→ **Text shown**
Macrophages and other body materials will eat up the disc material causing an increase in size and swelling. The herniation can calcify or be completely removed.

Herniation can heal 6 weeks to 6 months. Often times, surgery is not recommended as the first treatment choice for herniation.

A herniation can extrude. Extruding disc has an intact annulus. The tear does not pierce through the annulus fibers. The nucleus can protrude into canal taking with it intact annulus fibers. The big thing with the extrusion is that there are pain fibers in the annulus that are irritated. The fibers are irritated by mechanical and chemical stimuli. This pain can last a long time, since the annular fibers remain intact. In other types of herniation, the breaking of the annulus and the initial insult of pain is severe, but the pain goes away quick to the body’s environment attacking the herniation.

Sciatica

Sciatica from a disc herniation is not the pressure on the nerve. The compression is minimal. The environment and inflammation may irritate the nerve, especially irritating the DRG causing the sensations associated with sciatica.

Criteria for Surgery

The nucleus exiting the canal can heal on its own. The size of the herniation was the criteria for surgery, but they found the smaller herniation hurt more and took longer to resolve. Smaller herniation cannot be attacked aggressively by the body and take longer to remove. Larger herniation had less the pain and less chance for surgery. Larger hernation had more aggressive attacks by the body causing faster resolution.

Disc Herniation Presentation on MRI and Determination of the Disc as a Pain Generator

Disc herniation can be found on many MRI’s in absence of clinical signs/symptoms. The disc may not be generating the pain. A discogram can determine if the disc is a pain generator. The discogram is a test where a needle is inserted into a disc with contrast. The disc is blown up with air to determine if it is the pain generator. This creates mechanical and chemical irritation and severe pain. The discogram can give an idea of the internal arrangement of the disc. It is a very painful exam. You cannot give them an anesthetic because the goal is to find the painful disc which is the pain generator.

→ **Stored data**
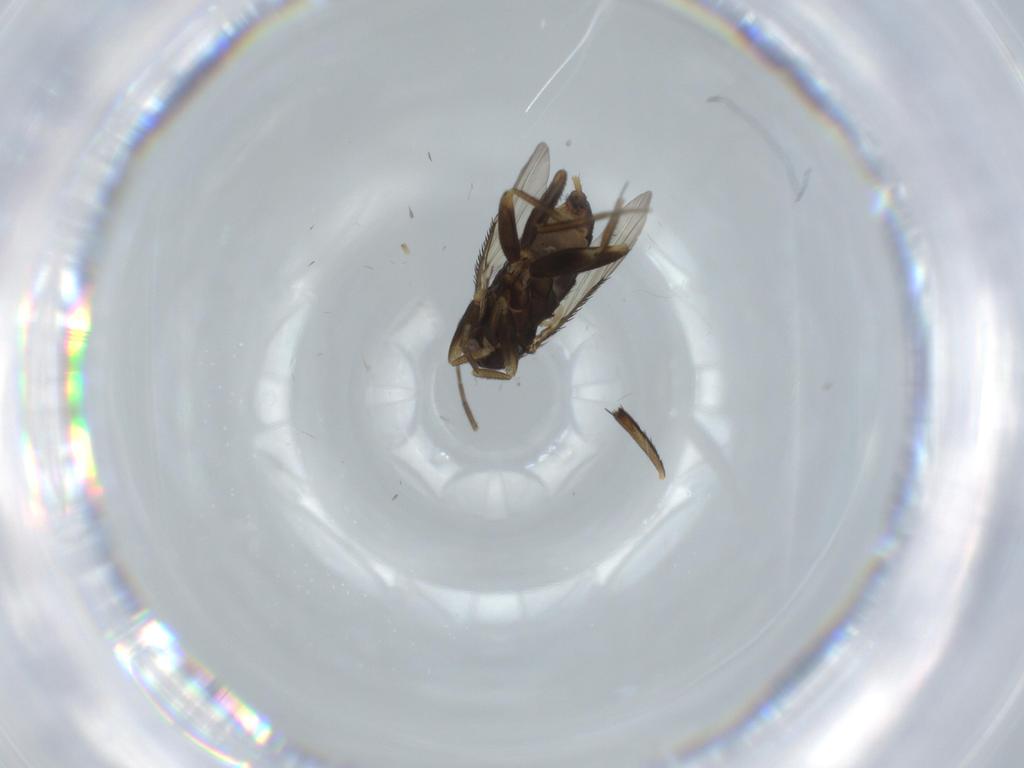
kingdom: Animalia
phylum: Arthropoda
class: Insecta
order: Diptera
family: Phoridae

→ **Exercise tasks**
[1] In the disc herniation text, how long can a herniation take to heal?
[2] Please carry on with the disc herniation text, starting after its last sentence.

→ **Answers below**
[1] A herniation can heal in 6 weeks to 6 months.

[2]
Adjustment of the Spine for Bulge and Herniation

Adjustment in a PA position will extend the spine. This brings the ends of the joint together and is theorized to change the internal pressure of the joint forcing some of the material and nutrients to realign. This is the theorized model of how an adjustment may work in a bulge or herniation.

Research has led to the belief, that surgery is a last resort. One of the best options is chiropractic. We don’t know exactly why it works or the mechanism.

Cox Method/Cox Flexion-Distraction

This technique attempts to change the pressure. We are not exactly sure of the mechanism. We do think that the method may be effective due to exchange or pumping of metabolites via the flexion/distraction movements.

Cervical Spine Herniation vs. Lumbar Spine Herniation

Most herniation is posterior. This is due to the uncinate processes serving as protection in the lateral borders of the C-spine. In the lumbar spine, most herniation is postero-lateral. The lumbar spine does not have an uncinate process or mechanism to impede a postero-lateral herniation as the C-spine does.

4 Good Tests for Herniation

1. Valsalva = Increases intrathecal pressure…internal pressure increased so blood backs up and veins become engorged. The build up of pressure forces the tissue into the veins and pain is generated

2. Dejerine’s triad = Coughing, sneezing, bearing down…Laughing may also be added to the triad

3. SLR = Pulls on sciatic nerve

4. Braggard’s = Sitting sciatic test that pulls on the sciatic nerve. This test takes the hip and hamstring out by the patient in a seated position.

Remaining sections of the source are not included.